* **Page extract**:
The estimated of sem_rel = nomi is −1.193, which is exponentiated as 0.303. This means that when sem_rel = nomi, the occurrence frequency of P+N is only 30.3 % of the occurrence frequency of PP+DE+N, compared to when sem_rel = kinsh. Another way to express this is that PP+DE+N occurs 3.3 times more frequently than PP+N. Examples (35) and (36) illustrate this preference.
| Reference level: | ||||
| 我 | 的 | 媽媽 | 我 | 媽媽 |
| wǒ | de | māma | wǒ | māma |
| 1sg | GEN | mom | 1sg | mom |
| ‘my mom (PP+DE+N)’ | ‘my mom ((PP+N)’ | |||
| 我 | 的 | 建議 | > | 我 | 建議 |
| wǒ | de | jiànyì | > | wǒ | jiànyì |
| 1sg | GEN | suggestion | > | 1sg | suggestion |
| ‘my suggestion (PP+DE+N) > my suggestion (PP+N)’ | |||||
In instances where the head noun is a kinship word, the preceding PP and the noun typically exhibit an attribute-head relationship, thereby reducing the necessity for de to delineate this relationship. Conversely, when the head noun is the nominalization of a verb, the inclusion of de becomes essential. This requirement arises due to the potential overlap between the structure of a PP combined directly with a nominalization of a verb and the subject-verb structure. For instance, the phrase 我 wǒ ‘I, my’ + 建議 jiànyì ‘suggest, suggestion’ could be misinterpreted as the conventional Chinese subject-predicate sentence pattern ‘I suggest something’, rather than the intended ‘my suggestion’. Therefore, de is required to accurately signify the intended attribute-head relationship.
The estimated value for person = 2 is −0.242, which becomes 0.785 when exponentiated. This indicates when person = 2, the occurrence of PP+DE+N is 1.3 times more frequent than PP+N, in comparison to person = 1. Examples (37) and (38) provide a representation of this comparison.
| Reference level: | ||||
| 我 | 的 | 媽媽 | 我 | 媽媽 |
| wǒ | de | māma | wǒ | māma |
| 1sg | GEN | mom | 1sg | mom |
| ‘my mom (PP+DE+N)’ | ‘my mom ((PP+N)’ | |||
| 你 | 的 | 媽媽 | > | 你 | 媽媽 |
| nǐ | de | māma | > | nǐ | māma |
| 2sg | GEN | mom | > | 2sg | mom |
| ‘your mom (PP+DE+N) > your mom (PP+N)’ | |||||
The aforementioned illustration demonstrates that the second person pronoun requires the addition of de to reinforce the speaker-listener distance, in contrast to the first person pronoun. This finding aligns with the concept of linguistic iconicity, as proposed by John Haiman (1983: 782), which suggests that the length of the message corresponds to the social distance between interlocutors, while maintaining equal referential content.

* **Material provided**:
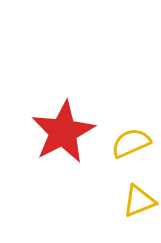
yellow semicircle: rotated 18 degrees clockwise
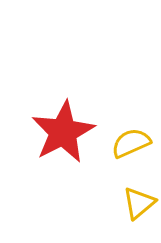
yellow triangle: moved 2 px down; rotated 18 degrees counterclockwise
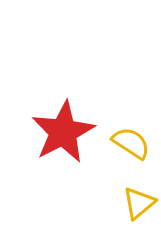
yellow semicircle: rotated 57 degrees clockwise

* **Goal**: In the text on the Chinese possessive marker de, how many times more frequently does PP+DE+N occur than PP+N when sem_rel = nomi?

* **Written reply**: 3.3 times more frequently.